La création, en urgence, de mesures dérogatoires pour gérer la crise du coronavirus a directement joué sur le coût global des indemnités journalières (IJ) versées en 2020. Au total, leur coût a augmenté de 2,8 Md€ : les IJ pour des arrêts dérogatoires liés au covid coûtent 1,6 Md€, les IJ pour des arrêts classiques coûtent 1,3 Md€. La Cour explore plusieurs pistes dans son rapport pour expliquer cette hausse des IJ associées à des arrêts maladie classiques, certaines étant probablement plus sérieuses que d’autres, nous allons le voir.
L’Assurance maladie n’est évidemment pas la seule à encaisser le surcoût lié à l’augmentation du nombre d’arrêts de travail classique.
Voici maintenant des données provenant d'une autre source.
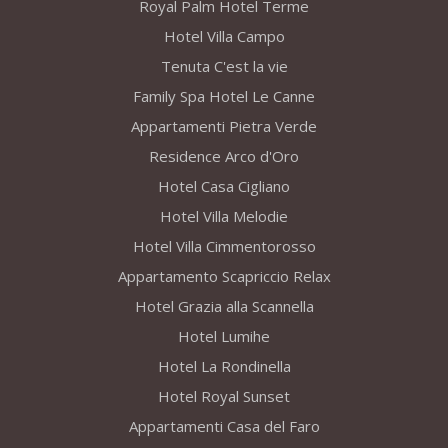
Royal Palm Hotel Terme
Hotel Villa Campo
Tenuta C'est la vie
Family Spa Hotel Le Canne
Appartamenti Pietra Verde
Residence Arco d'Oro
Hotel Casa Cigliano
Hotel Villa Melodie
Hotel Villa Cimmentorosso
Appartamento Scapriccio Relax
Hotel Grazia alla Scannella
Hotel Lumihe
Hotel La Rondinella
Hotel Royal Sunset
Appartamenti Casa del Faro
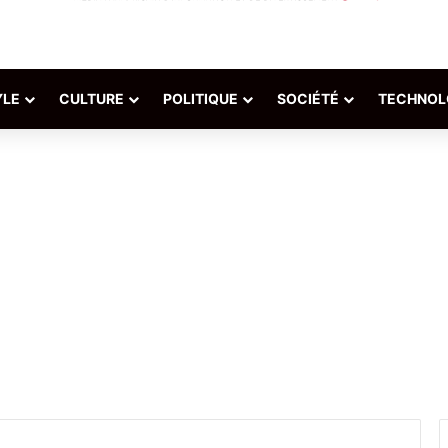
YLE
CULTURE
POLITIQUE
SOCIÉTÉ
TECHNOL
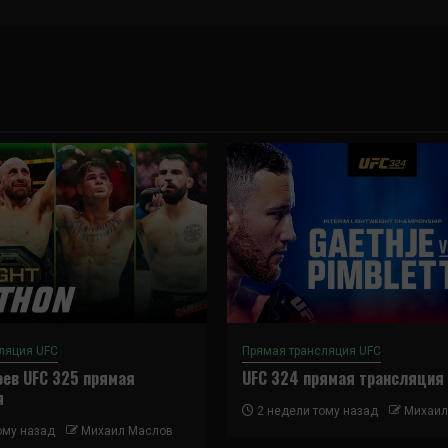
ляция UFC
Прямая трансляция UFC
ев UFC 325 прямая
UFC 324 прямая трансляция
я
2 недели тому назад
Михаил
ому назад
Михаил Маслов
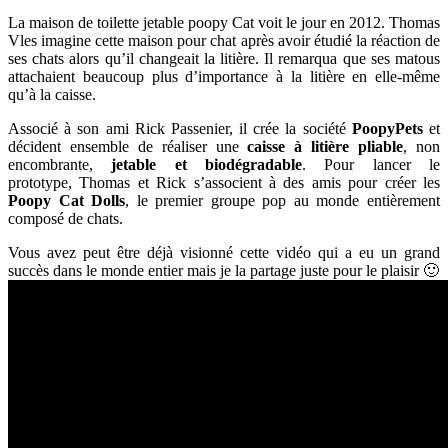
La maison de toilette jetable poopy Cat voit le jour en 2012. Thomas
Vles imagine cette maison pour chat après avoir étudié la réaction de
ses chats alors qu’il changeait la litière. Il remarqua que ses matous
attachaient beaucoup plus d’importance à la litière en elle-même
qu’à la caisse.
Associé à son ami Rick Passenier, il crée la société
PoopyPets
et
décident ensemble de réaliser une
caisse à litière pliable
, non
encombrante,
jetable et biodégradable
. Pour lancer le
prototype, Thomas et Rick s’associent à des amis pour créer les
Poopy Cat Dolls
, le premier groupe pop au monde entièrement
composé de chats.
Vous avez peut être déjà visionné cette vidéo qui a eu un grand
succès dans le monde entier mais je la partage juste pour le plaisir 🙂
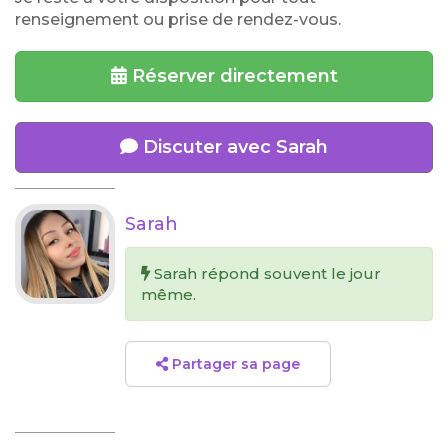
renseignement ou prise de rendez-vous.
Réserver directement
Discuter avec Sarah
Sarah
Sarah répond souvent le jour
même.
Partager sa page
Tous les organismes complémentaires d’assurance maladie (Ocam) qui proposent des couvertures « maintien de salaire » et/ou « incapacité temporaire » en savent quelque chose. Ces organismes complémentaires devraient s’intéresser de près à la publication de la Cour des comptes. En effet, ce document lève le voile sur un manque de maîtrise certain dans la gestion des arrêts maladie par la Sécurité sociale, au moment même où le gouvernement continue de mettre la pression sur les assureurs, pour augmenter la taxe covid, en leur reprochant notamment leurs frais de gestion trop élevés.